In Tadpole, Weaver plays the second wife of John Ritter's character, the woman who sparks the dreams of Ritter's teenage son, played by Aaron Stanford. After making her name in the Alien series, it's not necessarily the place you'd expect to find her either. Tadpole was shot on high-definition video for about five cents. It took a few weeks for director Gary Winick to complete. And yet it was the talk of this year's Sundance Film Festival.

Next up for Weaver is a film version of the play The Guys, which her husband Jim Simpson directed, and is adapted from his off-off Broadway play about a fire chief who dictates his Sept. 11 eulogies to a newspaper editor. Weaver and Simpson first staged The Guys at Simpson's Flea Theatre in Tribeca with Bill Murray playing the male lead. Since then, the 80-seat theatre has become the hot place to be in New York for actors from Susan Sarandon and Tim Robbins to the current cast of Stephen Lang and Carole Kane. In the film version, Tony-winner Anthony LaPaglia will play opposite Weaver.

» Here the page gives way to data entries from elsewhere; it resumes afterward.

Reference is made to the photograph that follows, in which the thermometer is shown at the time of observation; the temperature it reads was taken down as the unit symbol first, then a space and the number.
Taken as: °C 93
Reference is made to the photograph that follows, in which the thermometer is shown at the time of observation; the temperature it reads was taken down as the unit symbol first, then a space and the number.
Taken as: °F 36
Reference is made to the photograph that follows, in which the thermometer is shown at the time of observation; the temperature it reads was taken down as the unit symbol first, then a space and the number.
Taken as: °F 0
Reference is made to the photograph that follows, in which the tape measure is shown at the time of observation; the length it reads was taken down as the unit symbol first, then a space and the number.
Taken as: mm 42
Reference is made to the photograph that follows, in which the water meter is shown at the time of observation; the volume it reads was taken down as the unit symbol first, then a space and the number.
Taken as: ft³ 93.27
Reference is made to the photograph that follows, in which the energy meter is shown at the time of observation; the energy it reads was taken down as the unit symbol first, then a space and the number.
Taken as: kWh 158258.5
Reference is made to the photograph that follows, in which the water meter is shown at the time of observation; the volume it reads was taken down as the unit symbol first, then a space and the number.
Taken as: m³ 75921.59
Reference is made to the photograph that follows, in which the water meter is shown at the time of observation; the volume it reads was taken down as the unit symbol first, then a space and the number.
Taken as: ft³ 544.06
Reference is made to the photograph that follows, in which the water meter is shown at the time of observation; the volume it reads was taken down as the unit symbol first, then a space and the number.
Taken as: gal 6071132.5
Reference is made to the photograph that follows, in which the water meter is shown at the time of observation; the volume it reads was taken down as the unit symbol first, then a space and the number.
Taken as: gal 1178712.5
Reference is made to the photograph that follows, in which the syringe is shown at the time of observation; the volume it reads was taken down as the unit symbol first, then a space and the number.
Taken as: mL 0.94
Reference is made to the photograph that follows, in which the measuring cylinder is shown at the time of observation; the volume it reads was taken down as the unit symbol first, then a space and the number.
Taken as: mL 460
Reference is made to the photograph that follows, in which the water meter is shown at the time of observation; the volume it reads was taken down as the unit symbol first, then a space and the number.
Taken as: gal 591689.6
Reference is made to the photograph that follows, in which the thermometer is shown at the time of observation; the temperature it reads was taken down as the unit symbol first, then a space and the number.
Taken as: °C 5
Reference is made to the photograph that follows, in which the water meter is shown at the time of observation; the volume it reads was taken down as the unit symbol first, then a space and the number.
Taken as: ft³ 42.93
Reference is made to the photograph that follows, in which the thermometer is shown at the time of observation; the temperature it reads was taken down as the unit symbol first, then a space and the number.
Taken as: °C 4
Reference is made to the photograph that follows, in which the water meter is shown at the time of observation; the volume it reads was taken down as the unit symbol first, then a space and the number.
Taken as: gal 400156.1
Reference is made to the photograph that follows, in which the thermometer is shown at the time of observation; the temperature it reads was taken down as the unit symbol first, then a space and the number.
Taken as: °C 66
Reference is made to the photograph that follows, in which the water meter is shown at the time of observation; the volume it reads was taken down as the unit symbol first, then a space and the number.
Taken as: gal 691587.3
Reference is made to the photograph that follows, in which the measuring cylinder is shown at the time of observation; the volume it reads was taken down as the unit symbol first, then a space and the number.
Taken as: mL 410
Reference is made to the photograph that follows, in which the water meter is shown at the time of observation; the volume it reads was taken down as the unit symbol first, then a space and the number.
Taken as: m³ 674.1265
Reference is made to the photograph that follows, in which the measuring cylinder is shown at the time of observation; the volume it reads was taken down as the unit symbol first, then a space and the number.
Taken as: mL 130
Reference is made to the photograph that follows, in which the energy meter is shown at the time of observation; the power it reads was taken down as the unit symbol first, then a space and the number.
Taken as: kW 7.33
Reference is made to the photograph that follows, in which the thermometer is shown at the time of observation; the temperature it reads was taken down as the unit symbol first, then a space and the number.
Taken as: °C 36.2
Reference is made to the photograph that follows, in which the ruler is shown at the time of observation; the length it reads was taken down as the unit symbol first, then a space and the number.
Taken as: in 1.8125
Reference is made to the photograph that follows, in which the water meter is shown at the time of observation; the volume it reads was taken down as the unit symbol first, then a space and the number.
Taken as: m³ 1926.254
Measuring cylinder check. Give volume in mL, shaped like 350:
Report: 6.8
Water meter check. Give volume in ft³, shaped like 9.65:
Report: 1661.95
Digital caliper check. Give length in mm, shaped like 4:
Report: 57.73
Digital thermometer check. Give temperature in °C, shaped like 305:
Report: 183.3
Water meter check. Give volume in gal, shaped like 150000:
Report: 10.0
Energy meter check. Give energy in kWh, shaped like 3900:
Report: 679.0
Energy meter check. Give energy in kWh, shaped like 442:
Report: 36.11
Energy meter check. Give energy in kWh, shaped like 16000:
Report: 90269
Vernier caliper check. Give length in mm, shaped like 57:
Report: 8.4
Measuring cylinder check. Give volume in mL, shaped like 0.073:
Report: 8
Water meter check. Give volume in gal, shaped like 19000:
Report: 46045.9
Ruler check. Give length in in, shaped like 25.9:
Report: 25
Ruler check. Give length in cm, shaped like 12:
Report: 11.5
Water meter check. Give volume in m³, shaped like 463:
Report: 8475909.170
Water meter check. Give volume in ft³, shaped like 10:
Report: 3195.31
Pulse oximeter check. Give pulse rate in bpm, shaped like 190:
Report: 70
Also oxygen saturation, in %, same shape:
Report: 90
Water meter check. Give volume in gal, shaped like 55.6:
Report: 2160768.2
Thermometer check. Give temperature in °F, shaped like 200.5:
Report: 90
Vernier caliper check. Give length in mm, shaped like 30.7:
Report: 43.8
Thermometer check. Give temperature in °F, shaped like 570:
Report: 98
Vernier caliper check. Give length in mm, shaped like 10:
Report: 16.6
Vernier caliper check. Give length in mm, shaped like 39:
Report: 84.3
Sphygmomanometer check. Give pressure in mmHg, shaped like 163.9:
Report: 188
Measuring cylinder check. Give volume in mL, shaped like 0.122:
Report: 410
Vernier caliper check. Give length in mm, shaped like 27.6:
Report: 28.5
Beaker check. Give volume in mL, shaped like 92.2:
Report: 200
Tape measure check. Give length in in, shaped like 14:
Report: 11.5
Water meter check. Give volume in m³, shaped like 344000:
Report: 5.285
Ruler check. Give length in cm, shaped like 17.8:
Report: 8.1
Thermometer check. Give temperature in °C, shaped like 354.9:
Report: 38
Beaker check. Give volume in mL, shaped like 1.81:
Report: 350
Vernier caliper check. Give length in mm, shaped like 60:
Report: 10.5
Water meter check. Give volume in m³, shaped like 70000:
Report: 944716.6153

Jacko Charity Single Revealed

A sample of Michael Jackson's famously unreleased charity single is now available for listening right here at the Fox 411. After months of collecting dust, now fans can make up their own minds.

Paul Newman Has the Right Accent

If you wondered where Paul Newman picked up such an accurate and lilting Irish accent for his role in Road to Perdition, I can tell you. He got it from Angela's Ashes award-winning writer Frank McCourt.

"Paul was worried that he wouldn't get it right," McCourt told me recently. "So I went over to his house and read the lines in his script for him. We did it a few times, and I think he pulled it off."

McCourt, by the way, has given up plans to write a novel following Angela's Ashes and Tis. His next book will be a memoir, he said. My opinion is: Don't fix it if it ain't broke. McCourt is such an outstanding memoirist, let him stick to what he does so well.

And for theatre fans, here's a little scoop: Jim Simpson told me he has secured the next new play by A.R. Gurney. It concerns a WASPy middle-aged man whose life is changed by a politically active Palestinian woman. "Pete wanted to come downtown and do something edgy," Simpson told me. "And wait til you see the politics in this. Edgy isn't the word."

Liza's Dose of Reality

First of all, let's get this straight: Liz Smith broke the story about Liza Minnelli and David Gest doing a reality show for VH-1. Time magazine appropriated that scoop for itself on Monday and the rest of the world credited them. No, it was Liz, folks. She's the Liza expert. Time is the ... I dunno ... Usama bin Laden expert.

Liza's little dose of reality will probably never come to fruition. One look at a pilot episode and Liza will realize that VH-1 intends for her to be Divine, with Gest as Gomez Adams. Why spoil an incredible singing career with Hairspray?

Meanwhile, whatever happened to Barbra Streisand and James Brolin's VH-1 series about a ruthless record executive? This column reported those plans exclusively back in March 2001, but since then ... pfffft. The project was shelved, but after some of the stuff we've seen in the last few weeks, I'd get back on that one. The timing is perfect.

E Street Reunion?

All eyes will be on the Beacon Theatre in New York tonight for a Sept. 11 concert honoring rescue workers, their families and victims' families. Lisa Luckett, who lost her husband in the terrorist attacks, organized the benefit with Garry Tallent, original member of Bruce Springsteen's E Street Band. The last time they did something like this, Bruce and other E Streeters attended and played. You never know what will happen. Other performers include the great singers Phoebe Snow and Beth Nielsen Chapman.